Suppose $(x_1, x_2, \cdots, x_{i-1},x_i,x_{i+1},\cdots,x_n) \in \mathcal{R^n_{++}}$.
$h_1(x_2,x_3,\cdots,x_n), h_2(x_1,x_3,\cdots,x_n), h_i(x_{-i}) \in \mathcal{R}$ where $x_{-i}= (x_1,x_2,\cdots,x_{i-1}, x_{i+1},\cdots,x_n) $ It is known that $x_1 \geq x_2 \geq \cdots \geq x_n$ and $h_{i+1}(x_{-(i+1)}) \geq h_{i}(x_{-i}) $ always. When $x_i = x_{i+1}, x_{-i}=(x_1,x_2,\cdots,x_{i-1}, x_{i+1},\cdots,x_n) =x_{-(i+1)}$. The vectors are identical in that case. This leads to $h_{i+1}(x_{-(i+1)}) = h_{i}(x_{-i})$.

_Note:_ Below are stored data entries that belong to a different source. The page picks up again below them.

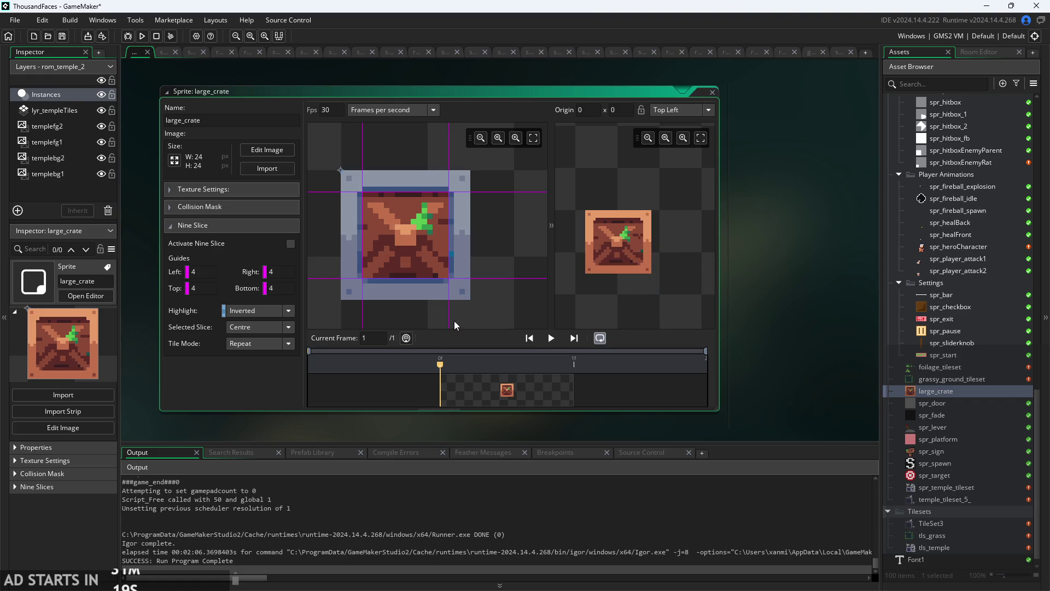
Try Blank Repeat, then a hidden centre, resizing the preview crate after each.
left_click(258, 345)
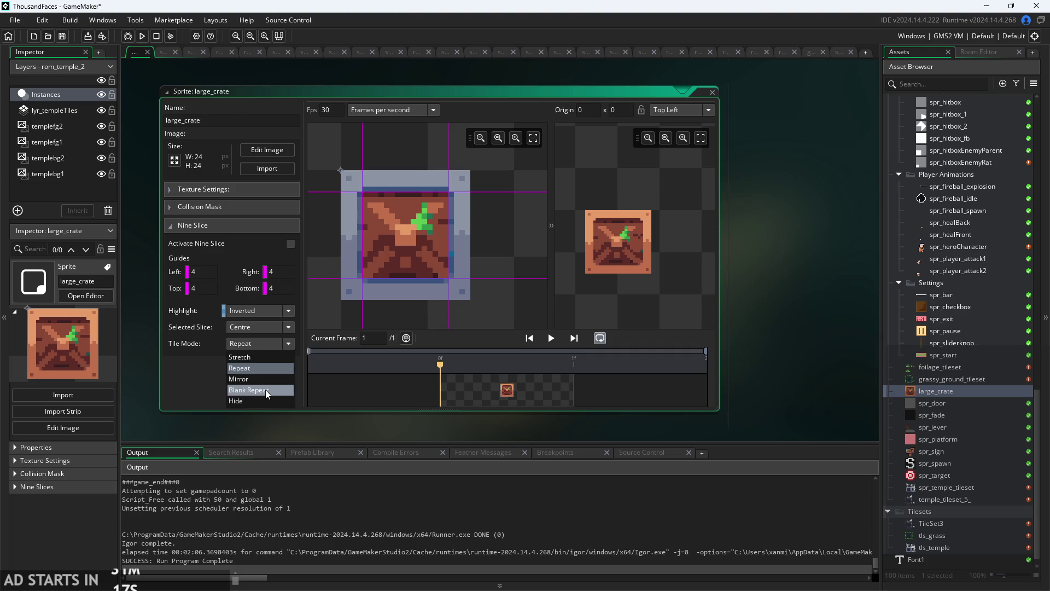
left_click(265, 390)
mouse_move(653, 280)
left_mouse_down()
mouse_move(711, 327)
mouse_move(647, 265)
mouse_move(649, 276)
left_mouse_up()
left_click(251, 344)
left_click(265, 401)
mouse_move(631, 267)
mouse_move(650, 278)
left_mouse_down()
mouse_move(636, 263)
mouse_move(629, 310)
mouse_move(688, 272)
mouse_move(638, 277)
mouse_move(653, 271)
left_mouse_up()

Now suppose $h_i(x_{-i})$ is a linear polynomial like: $h_1(x_2,x_3,\cdots,x_n)= a_{12}x_2 + a_{13}x_3 + \cdots + a_{1n}x_n$.
Then: $h_{i+1}(x_{-(i+1)}) \geq h_{i}(x_{-i}) \implies a_{(i+1)i}x_i- a_{i(i+1)x_i+1} +\sum_{k \neq i,i+1} [a_{(i+1)k} - a_{ik}]x_k \geq 0$. and $\forall k \neq i,i+1$ and $\forall x_k \in \mathcal {R_{++}}$ whenever $x_i=x_{i+1}$, $ a_{(i+1)i}x_i- a_{i(i+1)x_i+1} +\sum_{k \neq i,i+1} [a_{(i+1)k} - a_{ik}]x_k = 0$
Conclusion: $a_{ik}=a_{(i+1)k} \forall k \neq i, i+1$ and $a_{i(i+1)}=a_{(i+1)i}$
The $a_{ik}$ do not depend upon x_i for sure. Is the conclusion valid?